The attorney general claimed that despite three years of efforts from the state, FKI has not fully investigated nor addressed the pollution. Now, she wants the Kent County Circuit Court to force FKI to do so.
“It’s unacceptable for companies like FKI Hardware to pollute Michigan’s environment and put the health and safety of Michigan families at risk, and then leave without addressing the contamination they left behind,” Nessel said.
Nessel is also asking for damages for what the lawsuit calls “the destruction of natural resources” because of the pollution.
Sandy Wynn-Steldt is the co-chair of the Great Lakes PFAS Action Network. She lives in the Belmont area where PFAS was found to have contaminated the groundwater and was found to have high levels of PFAS in her blood. Her husband died of liver cancer and Wynn-Stelt herself had thyroid and lymph cancer, too.
“People pollute us and just bail out and leave taxpayers to clean up the mess,” she said. “That is a nonpartisan issue.
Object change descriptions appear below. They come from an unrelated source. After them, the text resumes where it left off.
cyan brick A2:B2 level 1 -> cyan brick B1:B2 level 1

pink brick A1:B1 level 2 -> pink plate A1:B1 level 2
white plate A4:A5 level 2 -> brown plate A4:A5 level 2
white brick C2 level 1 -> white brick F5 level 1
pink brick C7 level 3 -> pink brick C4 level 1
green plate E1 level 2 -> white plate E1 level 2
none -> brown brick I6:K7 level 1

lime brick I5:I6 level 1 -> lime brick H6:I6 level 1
We all believe if you make a mess you have to clean it up.”
“We need polluters and manufacturers to be the one that foot the bill,” she added. “Not taxpayers.”
In the lawsuit, Nessel is also asking for damages, blaming FKI for destroying natural resources through the pollution.
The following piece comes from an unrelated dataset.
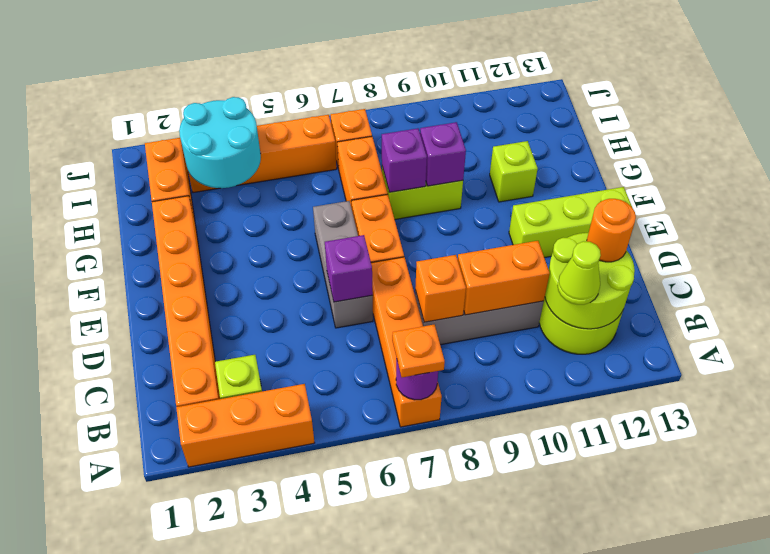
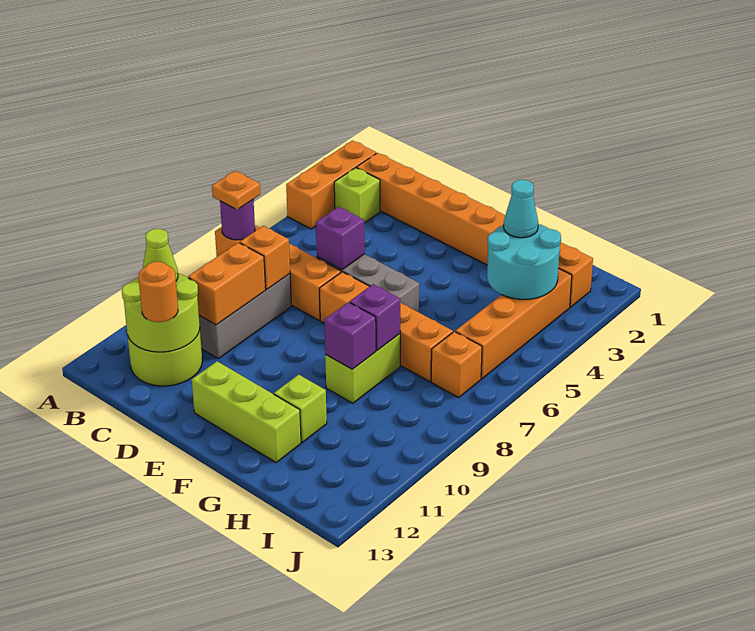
lime brick E11:E13 level 1 -> lime brick E12:G12 level 1
none -> cyan cone H3 level 3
Those involved say their fight is far from over.
“We don’t think it’s too late,” said Polly Synk with the Attorney General’s office. “We think there’s always a need to try to do better, contain this contamination, look for ways better technology to destroy it, to minimize it, and find ways to just keep it from continuing to be the problem that we’re seeing today.”
“We put a man on the moon,” Wynn-Steldt added. “We all learned the macarena at one point. And we figured out how to unmute Zoom. We can do things when we put our minds to it — I really believe it. But we can’t do it if people pollute us and then just bail out and leave taxpayers to clean up the mess.”
The lawsuit is part of the state’s PFAS Litigation Project, pursuing companies involved in these cases.
“Ensuring that new products that are out there don’t contain PFAS… whether it’s remediation efforts… or whether it’s efforts to hold polluters accountable… we have to be tireless in finding some sort of a fix,” Nessel said.